In the chapter of my dissertation on the Greek sources, I had to talk about the size of Persian armies. One of the few details about Persian armies which most Greek writers give is that they had a specific and very large number of men, and no other kind of evidence lets us estimate the size of armies in the field (the Behistun inscription lists the number of enemies killed and taken alive in various battles, and it is possible to estimate how many bow estates or temple soldiers were available in some parts of Babylonia, but neither is a reliable guide to the size of royal armies in the field). The reason why we are so determined to give the size of Achaemenid armies is that the classical tradition tells us that we should.
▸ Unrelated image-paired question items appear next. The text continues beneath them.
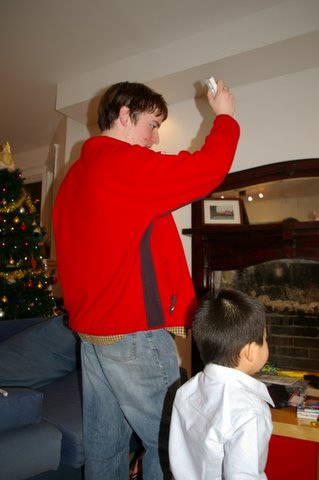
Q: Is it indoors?
A: Yes, it is indoors.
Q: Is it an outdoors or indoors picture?
A: It is indoors.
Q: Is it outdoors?
A: No, it is indoors.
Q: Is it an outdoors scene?
A: No, it is indoors.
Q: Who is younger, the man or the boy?
A: The boy is younger than the man.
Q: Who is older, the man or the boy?
A: The man is older than the boy.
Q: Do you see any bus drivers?
A: No, there are no bus drivers.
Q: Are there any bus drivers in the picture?
A: No, there are no bus drivers.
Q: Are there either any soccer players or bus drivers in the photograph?
A: No, there are no bus drivers or soccer players.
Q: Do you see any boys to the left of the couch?
A: No, the boy is to the right of the couch.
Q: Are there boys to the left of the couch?
A: No, the boy is to the right of the couch.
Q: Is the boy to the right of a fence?
A: No, the boy is to the right of the couch.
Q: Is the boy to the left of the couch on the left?
A: No, the boy is to the right of the couch.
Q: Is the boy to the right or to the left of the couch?
A: The boy is to the right of the couch.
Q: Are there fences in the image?
A: No, there are no fences.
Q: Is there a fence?
A: No, there are no fences.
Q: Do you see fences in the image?
A: No, there are no fences.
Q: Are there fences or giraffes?
A: No, there are no fences or giraffes.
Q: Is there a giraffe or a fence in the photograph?
A: No, there are no fences or giraffes.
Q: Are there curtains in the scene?
A: No, there are no curtains.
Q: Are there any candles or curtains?
A: No, there are no curtains or candles.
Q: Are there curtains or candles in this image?
A: No, there are no curtains or candles.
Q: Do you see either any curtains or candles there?
A: No, there are no curtains or candles.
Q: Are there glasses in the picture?
A: No, there are no glasses.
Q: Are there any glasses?
A: No, there are no glasses.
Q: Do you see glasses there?
A: No, there are no glasses.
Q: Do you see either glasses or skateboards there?
A: No, there are no glasses or skateboards.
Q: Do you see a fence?
A: No, there are no fences.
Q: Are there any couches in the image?
A: Yes, there is a couch.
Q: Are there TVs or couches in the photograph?
A: Yes, there is a couch.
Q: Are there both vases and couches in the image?
A: No, there is a couch but no vases.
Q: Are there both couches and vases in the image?
A: No, there is a couch but no vases.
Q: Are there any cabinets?
A: No, there are no cabinets.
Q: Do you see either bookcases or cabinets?
A: No, there are no cabinets or bookcases.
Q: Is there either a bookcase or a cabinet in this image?
A: No, there are no cabinets or bookcases.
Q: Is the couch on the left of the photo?
A: Yes, the couch is on the left of the image.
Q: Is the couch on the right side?
A: No, the couch is on the left of the image.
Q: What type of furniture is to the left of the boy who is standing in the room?
A: The piece of furniture is a couch.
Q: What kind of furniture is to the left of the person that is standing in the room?
A: The piece of furniture is a couch.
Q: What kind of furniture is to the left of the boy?
A: The piece of furniture is a couch.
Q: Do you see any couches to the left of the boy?
A: Yes, there is a couch to the left of the boy.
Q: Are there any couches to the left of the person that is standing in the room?
A: Yes, there is a couch to the left of the boy.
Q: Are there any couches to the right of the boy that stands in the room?
A: No, the couch is to the left of the boy.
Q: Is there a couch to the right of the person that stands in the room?
A: No, the couch is to the left of the boy.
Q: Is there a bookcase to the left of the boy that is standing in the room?
A: No, there is a couch to the left of the boy.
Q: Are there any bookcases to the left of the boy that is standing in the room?
A: No, there is a couch to the left of the boy.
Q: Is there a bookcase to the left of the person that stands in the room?
A: No, there is a couch to the left of the boy.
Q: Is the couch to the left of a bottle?
A: No, the couch is to the left of the boy.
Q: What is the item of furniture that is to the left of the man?
A: The piece of furniture is a couch.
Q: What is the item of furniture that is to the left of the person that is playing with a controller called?
A: The piece of furniture is a couch.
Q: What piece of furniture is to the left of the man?
A: The piece of furniture is a couch.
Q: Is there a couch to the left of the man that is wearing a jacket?
A: Yes, there is a couch to the left of the man.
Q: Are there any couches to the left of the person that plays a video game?
A: Yes, there is a couch to the left of the man.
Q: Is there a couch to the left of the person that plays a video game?
A: Yes, there is a couch to the left of the man.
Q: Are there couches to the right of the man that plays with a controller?
A: No, the couch is to the left of the man.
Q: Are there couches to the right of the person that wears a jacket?
A: No, the couch is to the left of the man.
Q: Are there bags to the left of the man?
A: No, there is a couch to the left of the man.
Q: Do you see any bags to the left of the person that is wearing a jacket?
A: No, there is a couch to the left of the man.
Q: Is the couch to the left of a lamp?
A: No, the couch is to the left of a man.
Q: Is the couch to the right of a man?
A: No, the couch is to the left of a man.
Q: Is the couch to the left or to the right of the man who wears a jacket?
A: The couch is to the left of the man.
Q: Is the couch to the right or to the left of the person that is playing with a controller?
A: The couch is to the left of the man.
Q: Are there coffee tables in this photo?
A: Yes, there is a coffee table.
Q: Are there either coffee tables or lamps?
A: Yes, there is a coffee table.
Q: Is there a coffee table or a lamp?
A: Yes, there is a coffee table.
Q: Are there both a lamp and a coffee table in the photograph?
A: No, there is a coffee table but no lamps.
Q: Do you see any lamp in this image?
A: No, there are no lamps.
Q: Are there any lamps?
A: No, there are no lamps.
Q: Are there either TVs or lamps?
A: No, there are no lamps or tvs.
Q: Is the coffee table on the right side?
A: Yes, the coffee table is on the right of the image.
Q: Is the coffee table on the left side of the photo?
A: No, the coffee table is on the right of the image.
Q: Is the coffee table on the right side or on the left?
A: The coffee table is on the right of the image.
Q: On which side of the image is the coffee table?
A: The coffee table is on the right of the image.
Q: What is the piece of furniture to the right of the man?
A: The piece of furniture is a coffee table.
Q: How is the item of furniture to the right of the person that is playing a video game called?
A: The piece of furniture is a coffee table.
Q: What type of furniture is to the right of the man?
A: The piece of furniture is a coffee table.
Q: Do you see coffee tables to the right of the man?
A: Yes, there is a coffee table to the right of the man.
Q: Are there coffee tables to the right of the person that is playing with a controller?
A: Yes, there is a coffee table to the right of the man.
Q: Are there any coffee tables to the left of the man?
A: No, the coffee table is to the right of the man.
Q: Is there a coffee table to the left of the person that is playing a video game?
A: No, the coffee table is to the right of the man.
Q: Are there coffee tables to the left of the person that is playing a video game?
A: No, the coffee table is to the right of the man.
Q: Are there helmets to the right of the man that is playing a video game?
A: No, there is a coffee table to the right of the man.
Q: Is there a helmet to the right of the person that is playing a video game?
A: No, there is a coffee table to the right of the man.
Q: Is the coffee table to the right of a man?
A: Yes, the coffee table is to the right of a man.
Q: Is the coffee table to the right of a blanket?
A: No, the coffee table is to the right of a man.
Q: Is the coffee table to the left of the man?
A: No, the coffee table is to the right of the man.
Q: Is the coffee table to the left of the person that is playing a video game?
A: No, the coffee table is to the right of the man.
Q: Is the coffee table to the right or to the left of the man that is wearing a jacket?
A: The coffee table is to the right of the man.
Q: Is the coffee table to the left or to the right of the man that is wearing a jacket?
A: The coffee table is to the right of the man.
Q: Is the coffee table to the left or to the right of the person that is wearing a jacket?
A: The coffee table is to the right of the man.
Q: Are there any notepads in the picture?
A: No, there are no notepads.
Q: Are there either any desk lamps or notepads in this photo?
A: No, there are no notepads or desk lamps.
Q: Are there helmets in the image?
A: No, there are no helmets.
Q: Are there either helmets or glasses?
A: No, there are no helmets or glasses.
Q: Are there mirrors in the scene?
A: Yes, there is a mirror.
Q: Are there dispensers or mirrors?
A: Yes, there is a mirror.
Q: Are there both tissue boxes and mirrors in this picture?
A: No, there is a mirror but no tissue boxes.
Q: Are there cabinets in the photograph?
A: No, there are no cabinets.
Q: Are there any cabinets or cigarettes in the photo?
A: No, there are no cabinets or cigarettes.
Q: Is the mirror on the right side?
A: Yes, the mirror is on the right of the image.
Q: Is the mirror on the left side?
A: No, the mirror is on the right of the image.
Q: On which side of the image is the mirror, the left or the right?
A: The mirror is on the right of the image.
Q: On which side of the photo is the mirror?
A: The mirror is on the right of the image.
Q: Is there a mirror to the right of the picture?
A: Yes, there is a mirror to the right of the picture.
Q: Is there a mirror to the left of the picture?
A: No, the mirror is to the right of the picture.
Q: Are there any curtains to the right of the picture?
A: No, there is a mirror to the right of the picture.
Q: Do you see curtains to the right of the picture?
A: No, there is a mirror to the right of the picture.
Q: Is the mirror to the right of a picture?
A: Yes, the mirror is to the right of a picture.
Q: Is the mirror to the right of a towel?
A: No, the mirror is to the right of a picture.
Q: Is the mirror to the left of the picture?
A: No, the mirror is to the right of the picture.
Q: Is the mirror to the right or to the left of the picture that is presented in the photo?
A: The mirror is to the right of the picture.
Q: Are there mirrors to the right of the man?
A: Yes, there is a mirror to the right of the man.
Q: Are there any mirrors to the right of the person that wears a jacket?
A: Yes, there is a mirror to the right of the man.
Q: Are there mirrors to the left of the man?
A: No, the mirror is to the right of the man.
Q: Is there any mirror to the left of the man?
A: No, the mirror is to the right of the man.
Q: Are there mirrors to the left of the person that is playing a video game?
A: No, the mirror is to the right of the man.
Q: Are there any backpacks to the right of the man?
A: No, there is a mirror to the right of the man.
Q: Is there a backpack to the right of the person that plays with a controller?
A: No, there is a mirror to the right of the man.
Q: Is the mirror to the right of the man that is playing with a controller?
A: Yes, the mirror is to the right of the man.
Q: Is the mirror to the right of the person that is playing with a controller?
A: Yes, the mirror is to the right of the man.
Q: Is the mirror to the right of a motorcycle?
A: No, the mirror is to the right of the man.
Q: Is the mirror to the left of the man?
A: No, the mirror is to the right of the man.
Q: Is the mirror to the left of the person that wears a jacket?
A: No, the mirror is to the right of the man.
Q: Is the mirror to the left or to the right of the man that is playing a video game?
A: The mirror is to the right of the man.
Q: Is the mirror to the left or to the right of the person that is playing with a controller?
A: The mirror is to the right of the man.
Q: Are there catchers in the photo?
A: No, there are no catchers.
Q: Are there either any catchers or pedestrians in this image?
A: No, there are no catchers or pedestrians.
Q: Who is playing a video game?
A: The man is playing a video game.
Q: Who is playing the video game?
A: The man is playing a video game.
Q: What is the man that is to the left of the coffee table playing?
A: The man is playing a video game.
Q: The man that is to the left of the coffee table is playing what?
A: The man is playing a video game.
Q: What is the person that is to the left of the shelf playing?
A: The man is playing a video game.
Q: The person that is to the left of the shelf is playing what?
A: The man is playing a video game.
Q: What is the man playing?
A: The man is playing a video game.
I side with the skeptics, such as George Cawkwell, who feel that the numbers for barbarian armies in ancient sources are not worth much, and that as they drew on similar populations and administrative systems, Achaemenid armies were probably about as big as Hellenistic and Roman ones. In a broad survey like my thesis, I had no time to propose numbers for specific cases, even if I decided that that were possible. (My master’s thesis lays out the evidence for Cunaxa as clearly as I could, although today I would add a few sentences). While arguments against vast armies are not always perfectly formed, I am not sure that the remaining believers in countless Persian hordes are really driven by the evidence (a great article by T. Cuyler Young has some suggestions about the psychology and literary forces involved). So instead of arguing back and forth about logistics and the lengths of columns, I focus on some other perspectives.